Why is this medicine prescribed?
Tofersen injection is used to treat a certain type of amyotrophic lateral sclerosis (ALS, Lou Gehrig's disease; a condition in which the nerves that control muscle movement slowly die, causing the muscles to shrink and weaken) in adults with a certain genetic make-up. Tofersen injection is in a class of medications called antisense oligonucleotides. It works by decreasing the production of a harmful protein that builds up in the brain and spinal cord in ALS patients.
Are there other uses for this medicine?
This medication may be prescribed for other uses; ask your doctor or pharmacist for more information.
How should this medicine be used?
Tofersen injection comes as a solution (liquid) to inject intrathecally (into the fluid-filled space of the spinal canal). Tofersen injection is given by a doctor in a medical office or clinic. It is usually given as 3 initial doses (once every 2 weeks) and then is given once every 28 days thereafter.
Ask your pharmacist or doctor for a copy of the manufacturer's information for the patient.
What special precautions should I follow?
Before receiving tofersen injection,
- tell your doctor and pharmacist if you are allergic to tofersen, any other medications, or any of the ingredients in tofersen injection. Ask your pharmacist for a list of the ingredients.
- tell your doctor and pharmacist what other prescription and nonprescription medications, vitamins, nutritional supplements, and herbal products you are taking or plan to take.
- tell your doctor if you have or have ever had any other medical conditions.

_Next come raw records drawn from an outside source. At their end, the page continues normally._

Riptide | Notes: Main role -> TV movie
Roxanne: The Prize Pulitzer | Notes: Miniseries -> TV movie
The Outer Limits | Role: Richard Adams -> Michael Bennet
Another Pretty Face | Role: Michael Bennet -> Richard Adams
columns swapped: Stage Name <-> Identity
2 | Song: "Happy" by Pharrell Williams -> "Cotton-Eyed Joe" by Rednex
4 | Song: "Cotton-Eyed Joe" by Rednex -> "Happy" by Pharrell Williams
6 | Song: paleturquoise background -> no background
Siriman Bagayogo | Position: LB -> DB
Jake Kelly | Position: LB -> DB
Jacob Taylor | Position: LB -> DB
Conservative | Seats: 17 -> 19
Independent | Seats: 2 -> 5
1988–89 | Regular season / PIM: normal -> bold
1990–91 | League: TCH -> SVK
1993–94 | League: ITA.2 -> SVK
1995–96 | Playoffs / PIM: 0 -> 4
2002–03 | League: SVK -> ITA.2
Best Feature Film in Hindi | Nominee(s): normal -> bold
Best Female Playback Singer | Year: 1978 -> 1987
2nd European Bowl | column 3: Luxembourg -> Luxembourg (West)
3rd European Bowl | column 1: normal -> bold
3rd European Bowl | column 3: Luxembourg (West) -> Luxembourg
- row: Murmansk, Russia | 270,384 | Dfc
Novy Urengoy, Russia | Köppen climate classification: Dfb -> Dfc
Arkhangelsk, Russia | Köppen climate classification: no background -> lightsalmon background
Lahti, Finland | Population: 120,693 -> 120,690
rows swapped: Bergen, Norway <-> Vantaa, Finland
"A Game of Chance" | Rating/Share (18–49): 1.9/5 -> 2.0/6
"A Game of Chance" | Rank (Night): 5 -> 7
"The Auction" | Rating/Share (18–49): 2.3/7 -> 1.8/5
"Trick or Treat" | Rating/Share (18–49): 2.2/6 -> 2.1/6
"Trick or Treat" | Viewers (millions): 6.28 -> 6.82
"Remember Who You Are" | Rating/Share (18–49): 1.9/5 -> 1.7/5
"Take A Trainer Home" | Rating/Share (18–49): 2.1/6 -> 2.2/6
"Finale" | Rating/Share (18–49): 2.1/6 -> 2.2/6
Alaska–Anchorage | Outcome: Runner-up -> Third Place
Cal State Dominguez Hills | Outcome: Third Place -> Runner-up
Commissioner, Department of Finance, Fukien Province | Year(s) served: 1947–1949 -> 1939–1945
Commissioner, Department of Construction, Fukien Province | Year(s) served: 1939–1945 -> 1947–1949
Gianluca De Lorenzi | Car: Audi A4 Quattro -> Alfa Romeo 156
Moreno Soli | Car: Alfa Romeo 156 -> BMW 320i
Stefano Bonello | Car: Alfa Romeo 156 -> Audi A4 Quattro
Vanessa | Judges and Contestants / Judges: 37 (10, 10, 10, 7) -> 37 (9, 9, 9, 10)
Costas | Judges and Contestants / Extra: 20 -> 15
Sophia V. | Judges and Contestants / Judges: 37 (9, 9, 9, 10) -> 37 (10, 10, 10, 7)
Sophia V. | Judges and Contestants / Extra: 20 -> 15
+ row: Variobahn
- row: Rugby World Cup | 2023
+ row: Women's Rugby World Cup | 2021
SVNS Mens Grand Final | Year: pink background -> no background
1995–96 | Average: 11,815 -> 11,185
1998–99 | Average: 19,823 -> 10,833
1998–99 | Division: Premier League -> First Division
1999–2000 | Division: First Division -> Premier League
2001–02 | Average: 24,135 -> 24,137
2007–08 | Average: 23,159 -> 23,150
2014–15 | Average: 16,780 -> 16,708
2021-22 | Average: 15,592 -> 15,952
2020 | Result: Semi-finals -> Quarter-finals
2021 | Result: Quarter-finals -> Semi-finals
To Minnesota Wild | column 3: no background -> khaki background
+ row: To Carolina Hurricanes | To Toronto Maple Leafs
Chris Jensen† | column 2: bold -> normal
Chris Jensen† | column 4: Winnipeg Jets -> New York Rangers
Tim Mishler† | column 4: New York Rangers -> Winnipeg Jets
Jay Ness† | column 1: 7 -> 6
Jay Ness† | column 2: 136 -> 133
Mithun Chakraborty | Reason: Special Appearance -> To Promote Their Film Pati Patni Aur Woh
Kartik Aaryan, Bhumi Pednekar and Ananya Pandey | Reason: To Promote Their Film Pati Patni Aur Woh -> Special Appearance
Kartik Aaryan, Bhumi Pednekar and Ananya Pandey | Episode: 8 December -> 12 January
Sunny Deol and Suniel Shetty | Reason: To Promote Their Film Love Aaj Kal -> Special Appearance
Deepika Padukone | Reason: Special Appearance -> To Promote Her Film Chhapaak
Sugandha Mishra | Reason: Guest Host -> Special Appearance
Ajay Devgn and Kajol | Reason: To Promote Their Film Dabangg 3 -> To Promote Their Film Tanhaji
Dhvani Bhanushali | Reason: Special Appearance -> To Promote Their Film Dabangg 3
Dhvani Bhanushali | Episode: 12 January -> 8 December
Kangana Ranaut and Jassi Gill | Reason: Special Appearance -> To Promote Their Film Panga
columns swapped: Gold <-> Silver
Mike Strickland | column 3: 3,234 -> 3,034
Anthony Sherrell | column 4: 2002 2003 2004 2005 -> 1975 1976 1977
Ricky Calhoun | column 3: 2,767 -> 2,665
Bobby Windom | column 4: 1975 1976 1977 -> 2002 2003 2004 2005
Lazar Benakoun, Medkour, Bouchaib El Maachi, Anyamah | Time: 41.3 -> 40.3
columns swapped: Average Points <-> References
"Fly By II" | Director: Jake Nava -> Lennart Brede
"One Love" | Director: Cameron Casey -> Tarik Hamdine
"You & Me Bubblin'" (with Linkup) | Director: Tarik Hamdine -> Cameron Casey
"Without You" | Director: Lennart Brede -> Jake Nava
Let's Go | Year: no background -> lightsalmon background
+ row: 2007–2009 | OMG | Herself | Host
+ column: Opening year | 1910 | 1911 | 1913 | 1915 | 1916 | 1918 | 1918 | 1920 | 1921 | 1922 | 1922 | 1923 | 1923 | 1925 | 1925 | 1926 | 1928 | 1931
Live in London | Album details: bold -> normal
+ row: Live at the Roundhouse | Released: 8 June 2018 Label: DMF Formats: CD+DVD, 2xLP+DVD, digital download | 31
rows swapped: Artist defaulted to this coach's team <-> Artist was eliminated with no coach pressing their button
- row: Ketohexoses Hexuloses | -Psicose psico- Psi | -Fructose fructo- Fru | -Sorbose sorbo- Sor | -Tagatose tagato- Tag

- tell your doctor if you are pregnant, plan to become pregnant, or are breast-feeding. If you become pregnant while receiving tofersen injection, call your doctor.
What special dietary instructions should I follow?
Unless your doctor tells you otherwise, continue your normal diet.
What should I do if I forget to take a dose?
If you miss an appointment to receive tofersen injection, call your doctor right away to reschedule your appointment. Your doctor will probably tell you to resume your previous schedule to receive tofersen injection, with at least 14 days between the 3 initial doses and 28 days between the later doses.
What should I do in case of overdose?
In case of overdose, call the poison control helpline at 1-800-222-1222. Information is also available online at https://www.poisonhelp.org/help . If the victim has collapsed, had a seizure, has trouble breathing, or can't be awakened, immediately call emergency services at 911.
What side effects can this medicine cause?
Tofersen injection may cause side effects. Tell your doctor if any of these symptoms are severe or do not go away:
- muscle or joint pain
Some side effects can be serious. If you experience any of these symptoms, call your doctor immediately:
- weakness, numbness, burning, or tingling in the hands, arms, feet, or legs
- back or neck pain
- loss of control of your bowels or bladder
- headaches, including those that are unusual or will not go away
- blurred vision, double vision, loss of vision, or other visions changes
- buzzing or ringing in the ears
- fever, headache, nausea, vomiting, sensitivity to light, confusion, stiff neck
Tofersen injection may cause other side effects. Call your doctor if you have any unusual problems while taking this medication.
If you experience a serious side effect, you or your doctor may send a report to the Food and Drug Administration's (FDA) MedWatch Adverse Event Reporting program online ( http://www.fda.gov/Safety/MedWatch ) or by phone (1-800-332-1088).
What other information should I know?
Keep all appointments with your doctor and the laboratory.
It is important for you to keep a written list of all of the prescription and nonprescription (over-the-counter) medicines you are taking, as well as any products such as vitamins, minerals, or other dietary supplements. You should bring this list with you each time you visit a doctor or if you are admitted to a hospital. It is also important information to carry with you in case of emergencies.